# [QUOTED PASSAGE]
4.39% of the businesses are in this area.


In [21]:
ecb_df.columns

Index(['BUSINESS ACCT#', 'DBA NAME', 'OWNERSHIP TYPE', 'ADDRESS', 'CITY',
       'ZIP', 'STATE', 'BUSINESS PHONE', 'OWNER NAME', 'CREATION DT',
       'START DT', 'EXP DT', 'NAICS', 'ACTIVITY DESC', 'today', 'years',
       'naics_code', 'NAICS Description', 'sector', 'sector_desc', 'zip_code'],
      dtype='object')

## Datetime

It appears datetime types not supported in ESRI driver for shape files, so just leave this alone for now.<br/>

For now it's enough to know that this is how you can convert the string to datetime.  <br/>

I guess if one wants to do some geo-temporal analysis it can just be done on the other side in the geodf.

In [None]:
biz_df.columns

In [None]:
biz_df['CREATION DT'] = pd.to_datetime(biz_df['CREATION DT'])
biz_df['START DT'] = pd.to_datetime(biz_df['START DT'], errors='coerce')
biz_df['EXP DT'] = pd.to_datetime(biz_df['EXP DT'])

In [None]:
biz_df.info()

In [None]:
# build the ecb df again with transformed columns
ecb_df = biz_df.query(f"zip_code in @zips")

In [None]:
ecb_df.info()

## Gecode

Geocoding uses the Nominatim service of OSM via the osmnx api.  The terms of use state one request per second so the wrapper function handles that.<br/>

If you're executing this code be aware of the timing of things and the size of the dataframe you're trying to geocode. <br/>

I have a few examples below

In [27]:
def good_address(addr):
    if addr.find('SUITE') > 0:
        return addr[:addr.find('SUITE')-1]
    else:
        return addr

In [28]:
import time
def geocode_address(row):
    """
    Special function applied to a zip_code transformed row.  
    
    Notes:
      1. nominatim terms of use require one query per sec so we sleep on each iteration.
      2. When we get no match, returning None so we can query for
         invalid geo's later.
    """
    time.sleep(1)
    good_addr = good_address(row.ADDRESS)

# [SOURCE MATERIAL]
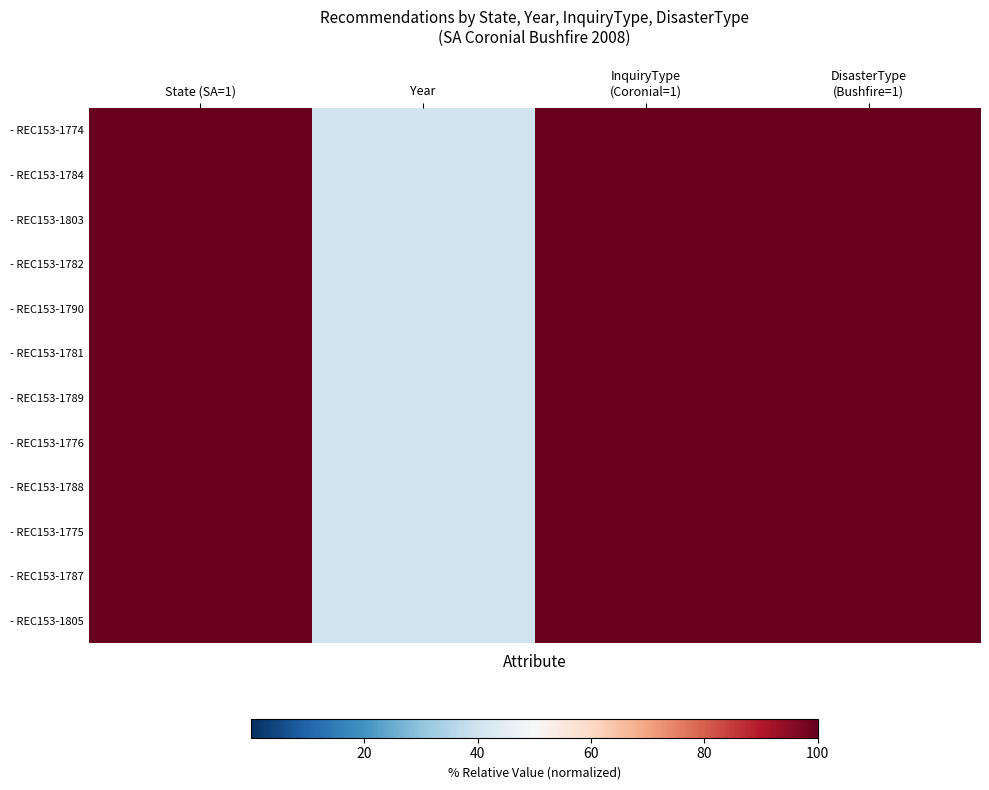

Which series has the largest total across all categories?

- REC153-1774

# [ACTIVITY LIST]
(1) Answer these from the notebook excerpt above, one line each:
(a) What reason does it give for leaving datetime values alone for now?
(b) Which service does the geocoding use, and through which API?
(c) How many seconds does geocode_address sleep on each call?
(2) Sum up the notebook excerpt above in two sentences.

# [SOLUTIONS TO THE PROBLEMS]
(1)
(a) Datetime types are not supported in the ESRI driver for shape files.
(b) The Nominatim service of OSM, through the osmnx API.
(c) One second.

(2) The notebook excerpt lists the columns of a business dataframe and converts its three date columns from strings to datetime with pandas, noting that datetime types are not supported in the ESRI driver for shape files. It then explains that geocoding uses OSM's Nominatim service through the osmnx API, with a wrapper function that waits one second per request to meet the terms of use and cuts addresses off before "SUITE".